YOUR ASSIGNMENT :: What you return must match the listing below word for word.

┌─ RECORDS FOR THIS EXERCISE

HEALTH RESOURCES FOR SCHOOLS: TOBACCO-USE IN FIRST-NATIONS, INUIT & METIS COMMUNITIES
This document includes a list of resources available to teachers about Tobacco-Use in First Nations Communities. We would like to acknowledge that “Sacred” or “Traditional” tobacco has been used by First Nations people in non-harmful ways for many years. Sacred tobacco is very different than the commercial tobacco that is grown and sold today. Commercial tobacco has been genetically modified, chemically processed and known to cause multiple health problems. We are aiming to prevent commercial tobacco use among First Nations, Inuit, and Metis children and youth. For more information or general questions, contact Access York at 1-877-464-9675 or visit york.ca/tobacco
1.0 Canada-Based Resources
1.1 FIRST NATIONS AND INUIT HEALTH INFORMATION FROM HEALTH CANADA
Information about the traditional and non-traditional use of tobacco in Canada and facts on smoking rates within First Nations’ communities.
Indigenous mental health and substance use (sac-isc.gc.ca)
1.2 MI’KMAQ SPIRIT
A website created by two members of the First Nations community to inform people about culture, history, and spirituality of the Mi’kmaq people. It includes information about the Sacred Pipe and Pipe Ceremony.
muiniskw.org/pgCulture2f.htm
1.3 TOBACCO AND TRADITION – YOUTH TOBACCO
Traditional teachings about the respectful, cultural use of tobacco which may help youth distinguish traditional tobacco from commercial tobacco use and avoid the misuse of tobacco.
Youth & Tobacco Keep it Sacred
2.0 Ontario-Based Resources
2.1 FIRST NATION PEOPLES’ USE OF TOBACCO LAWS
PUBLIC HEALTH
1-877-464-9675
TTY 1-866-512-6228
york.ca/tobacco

└─

EXERCISE RESULT ::
HEALTH RESOURCES FOR SCHOOLS: TOBACCO-USE IN FIRST-NATIONS, INUIT & METIS COMMUNITIES
This document includes a list of resources available to teachers about Tobacco-Use in First Nations Communities. We would like to acknowledge that “Sacred” or “Traditional” tobacco has been used by First Nations people in non-harmful ways for many years. Sacred tobacco is very different than the commercial tobacco that is grown and sold today. Commercial tobacco has been genetically modified, chemically processed and known to cause multiple health problems. We are aiming to prevent commercial tobacco use among First Nations, Inuit, and Metis children and youth. For more information or general questions, contact Access York at 1-877-464-9675 or visit york.ca/tobacco
1.0 Canada-Based Resources
1.1 FIRST NATIONS AND INUIT HEALTH INFORMATION FROM HEALTH CANADA
Information about the traditional and non-traditional use of tobacco in Canada and facts on smoking rates within First Nations’ communities.
Indigenous mental health and substance use (sac-isc.gc.ca)
1.2 MI’KMAQ SPIRIT
A website created by two members of the First Nations community to inform people about culture, history, and spirituality of the Mi’kmaq people. It includes information about the Sacred Pipe and Pipe Ceremony.
muiniskw.org/pgCulture2f.htm
1.3 TOBACCO AND TRADITION – YOUTH TOBACCO
Traditional teachings about the respectful, cultural use of tobacco which may help youth distinguish traditional tobacco from commercial tobacco use and avoid the misuse of tobacco.
Youth & Tobacco Keep it Sacred
2.0 Ontario-Based Resources
2.1 FIRST NATION PEOPLES’ USE OF TOBACCO LAWS
PUBLIC HEALTH
1-877-464-9675
TTY 1-866-512-6228
york.ca/tobacco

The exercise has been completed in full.